• **Список заданий**
A - По отрывку объясните, почему рассказчица собирается спрятать лицо в меха при неожиданной встрече с кем-нибудь.
B - Обновите часть отрывка, которая открывается словами, содержащими «И вдруг начинаю», и завершается словами «пойду навстречу другим.», заменив «блондинки» на «брюнетки».
C - Продолжите отрывок о прогулке в одиночестве по Москве, начиная сразу после его последней фразы.

• **Отрывок**

========================

После 10-ти ухожу – просто так, никуда. Опустить письмо, быть одной в чужом городе, одиночествовать.
И вдруг начинаю входить во все магазины, смотреть на всех прохожих – искать. На мне театральные очки. Я вижу все лица, я вижу неправильно положенный кармин на женских губах, я вижу мужские улыбки в мою сторону.
И снова французский язык:
– Tu viens? Ais, tu viens? [515]
Высокий, горбоносый, в очках, спрашивает настойчиво у молоденькой блондинки:
«…Son nom est Ta – amour?..» [516]
Думаю о персидских строфах, о том, что 1 марта было позавчера, о том, что это было очень давно, что это было четверть часа тому назад, что сегодня Москва и что 1927 год это тоже, может быть, только позавчера.
Я одна, одна, одна. Никто из моих друзей не знает, что я в Москве. Если я кого-нибудь неожиданно встречу, я спрячу лицо в меха. Мне ведь нужна только одна встреча – и только потом, когда я удостоверюсь, что этой встречи быть не может, я пойду навстречу другим.
Я теряюсь где-то между Тверской и Кузнецким. Я всю жизнь умею теряться там, где не теряется никто. Я устала. Мне грустно. Я жалею, что приехала в Москву. Я с удивлением смотрю на Дом «Известий» [517]и припоминаю: что это и где я?
Потом меня везет троллейбус, потом я попадаю в гостиницу, заказываю чай и вызываю по телефону справочную. Барышня подтверждает тот номер, который я записала в Ленинграде. И тот же адрес.
Тогда я звоню.

========================

• **Предоставленные сведения**
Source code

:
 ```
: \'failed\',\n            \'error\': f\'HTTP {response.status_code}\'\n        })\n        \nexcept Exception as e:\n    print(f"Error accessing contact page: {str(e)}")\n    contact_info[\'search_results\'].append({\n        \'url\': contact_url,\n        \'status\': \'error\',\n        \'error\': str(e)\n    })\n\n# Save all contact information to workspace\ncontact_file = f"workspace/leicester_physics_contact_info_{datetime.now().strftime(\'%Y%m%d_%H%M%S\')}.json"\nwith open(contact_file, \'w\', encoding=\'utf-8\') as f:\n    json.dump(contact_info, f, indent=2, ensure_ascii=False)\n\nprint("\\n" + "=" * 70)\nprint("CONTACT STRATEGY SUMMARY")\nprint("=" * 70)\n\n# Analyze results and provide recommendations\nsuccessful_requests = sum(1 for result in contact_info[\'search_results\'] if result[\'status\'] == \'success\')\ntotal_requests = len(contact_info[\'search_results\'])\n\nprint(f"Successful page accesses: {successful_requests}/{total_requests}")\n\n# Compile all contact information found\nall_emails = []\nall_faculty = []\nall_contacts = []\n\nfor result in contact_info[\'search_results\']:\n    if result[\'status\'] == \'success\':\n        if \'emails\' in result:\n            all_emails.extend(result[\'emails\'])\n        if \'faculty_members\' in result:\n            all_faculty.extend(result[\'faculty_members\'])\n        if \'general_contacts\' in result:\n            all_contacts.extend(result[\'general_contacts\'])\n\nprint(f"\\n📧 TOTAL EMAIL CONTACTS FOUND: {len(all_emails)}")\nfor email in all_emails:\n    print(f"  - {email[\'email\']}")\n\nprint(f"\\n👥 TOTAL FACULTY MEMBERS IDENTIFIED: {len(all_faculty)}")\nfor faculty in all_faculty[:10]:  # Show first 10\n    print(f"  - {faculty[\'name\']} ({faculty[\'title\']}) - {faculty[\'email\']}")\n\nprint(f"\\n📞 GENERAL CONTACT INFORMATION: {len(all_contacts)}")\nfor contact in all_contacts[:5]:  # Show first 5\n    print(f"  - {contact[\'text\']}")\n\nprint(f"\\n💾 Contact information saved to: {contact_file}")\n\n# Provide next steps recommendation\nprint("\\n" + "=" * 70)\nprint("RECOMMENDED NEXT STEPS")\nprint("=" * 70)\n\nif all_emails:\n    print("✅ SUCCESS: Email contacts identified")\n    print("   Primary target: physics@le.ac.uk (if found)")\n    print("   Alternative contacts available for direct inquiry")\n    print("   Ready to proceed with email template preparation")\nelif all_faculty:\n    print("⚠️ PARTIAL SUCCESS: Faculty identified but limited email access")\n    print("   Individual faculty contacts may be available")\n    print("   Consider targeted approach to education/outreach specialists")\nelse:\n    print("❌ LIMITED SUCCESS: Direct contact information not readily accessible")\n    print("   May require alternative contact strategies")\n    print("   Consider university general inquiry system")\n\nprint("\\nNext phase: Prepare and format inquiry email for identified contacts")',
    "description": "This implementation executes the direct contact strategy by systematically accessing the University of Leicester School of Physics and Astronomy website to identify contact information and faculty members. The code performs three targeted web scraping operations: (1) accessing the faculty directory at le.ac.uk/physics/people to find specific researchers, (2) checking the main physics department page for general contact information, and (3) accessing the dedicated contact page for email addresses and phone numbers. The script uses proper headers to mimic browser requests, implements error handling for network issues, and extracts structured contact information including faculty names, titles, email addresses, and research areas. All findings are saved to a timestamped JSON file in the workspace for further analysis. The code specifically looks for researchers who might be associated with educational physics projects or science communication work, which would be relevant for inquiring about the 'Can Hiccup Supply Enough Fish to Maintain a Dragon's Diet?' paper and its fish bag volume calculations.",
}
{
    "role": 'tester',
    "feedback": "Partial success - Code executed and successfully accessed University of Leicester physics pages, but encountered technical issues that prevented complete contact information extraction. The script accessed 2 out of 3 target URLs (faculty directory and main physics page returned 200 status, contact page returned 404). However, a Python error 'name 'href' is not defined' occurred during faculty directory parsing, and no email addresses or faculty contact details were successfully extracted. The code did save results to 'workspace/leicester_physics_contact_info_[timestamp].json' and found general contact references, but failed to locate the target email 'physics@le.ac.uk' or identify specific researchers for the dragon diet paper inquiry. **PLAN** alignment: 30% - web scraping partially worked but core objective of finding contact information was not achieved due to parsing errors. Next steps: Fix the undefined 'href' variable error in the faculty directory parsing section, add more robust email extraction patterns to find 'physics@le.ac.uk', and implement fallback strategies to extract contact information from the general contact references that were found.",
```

========================

• **Ответы к заданиям**
A - Ей нужна только одна встреча. К другим людям она пойдет лишь тогда, когда удостоверится, что этой встречи быть не может.

B -
И вдруг начинаю входить во все магазины, смотреть на всех прохожих – искать. На мне театральные очки. Я вижу все лица, я вижу неправильно положенный кармин на женских губах, я вижу мужские улыбки в мою сторону.
И снова французский язык:
– Tu viens? Ais, tu viens? [515]
Высокий, горбоносый, в очках, спрашивает настойчиво у молоденькой брюнетки:
«…Son nom est Ta – amour?..» [516]
Думаю о персидских строфах, о том, что 1 марта было позавчера, о том, что это было очень давно, что это было четверть часа тому назад, что сегодня Москва и что 1927 год это тоже, может быть, только позавчера.
Я одна, одна, одна. Никто из моих друзей не знает, что я в Москве. Если я кого-нибудь неожиданно встречу, я спрячу лицо в меха. Мне ведь нужна только одна встреча – и только потом, когда я удостоверюсь, что этой встречи быть не может, я пойду навстречу другим.

C -
Я звоню больше получаса: занято – не отвечают – занято – не отвечают.
Я снимаю платье. Я надеваю халат. Я пью чай и читаю газеты.
И в половину двенадцатого ночи решаюсь позвонить еще раз.
Отвечает женский голос. Я тогда перестаю говорить и начинаю допрашивать:
– № такой-то? Квартира такого-то? Имя и отчество такое?
Женский голос хмурится:
– Кто спрашивает?
Я выдумываю четкий ответ и резко прошу пригласить к телефону.
И потом я говорю с человеком, который не смеет отвечать.
– Спасибо, – говорит мне знакомый голос.
Если человек не побоится, он придет ко мне завтра.
Николь, мне часто не хватает вас, моего любимого собеседника.
Ленинград. Март
Все хорошо. От Москвы осталась память о французских живописцах на Пречистенке, о статуэтках Родена, о частых и мучительно-напряженных встречах с Николь, о чем-то несказанном, о чем-то несделанном.
Здесь живу прежней жизнью раздвоений, не похожей на реальную жизнь.
Здесь бывают часы, когда я себя чувствую счастливой.
И другие часы, когда от боли мне становится страшно.
Март. Морозы. Светомаскировка снята. Заключен мир [518]. В магазинах застенчиво появляются конфеты и вино. Март…
А дальше что?
Март. Апрель
Время персидских строф, поэзии, музыки. Усталость – от всего, от всего.
Мне бы немного покоя, немного тихой жизни, немного тихих радостей. Чуть-чуть.
Те, кто живут под таким страшным вольтажом, как я, долго жить не могут. Ни так, ни иначе. Они погибают.
Может быть, и я уже погибаю?
Sagesse
O, mon amant, pourquoi tes yeux sont-ils si lourds;
Pourquoi ton front si triste et ta bouche si lasse?
Regarde je suis belle et si riche d’amour! –
– Pardonne moi. C’est qu’un sage m’a dit «tout passe» [519].
Июль, 11, четверг
Дневники ведут одинокие люди – Гонкуры, Стендаль, Блок. Я очень одинока, но дневник не веду. Мне – трудно. Одиночество мое тяжело не тем, что оно неразделенное, а тем, что разделенным не может быть никогда и ни при каких условиях.
Жара. Завтра еду в Пушкин, на прошлогоднюю дачу, оттуда вчера – после месяца отдыха – вернулся брат.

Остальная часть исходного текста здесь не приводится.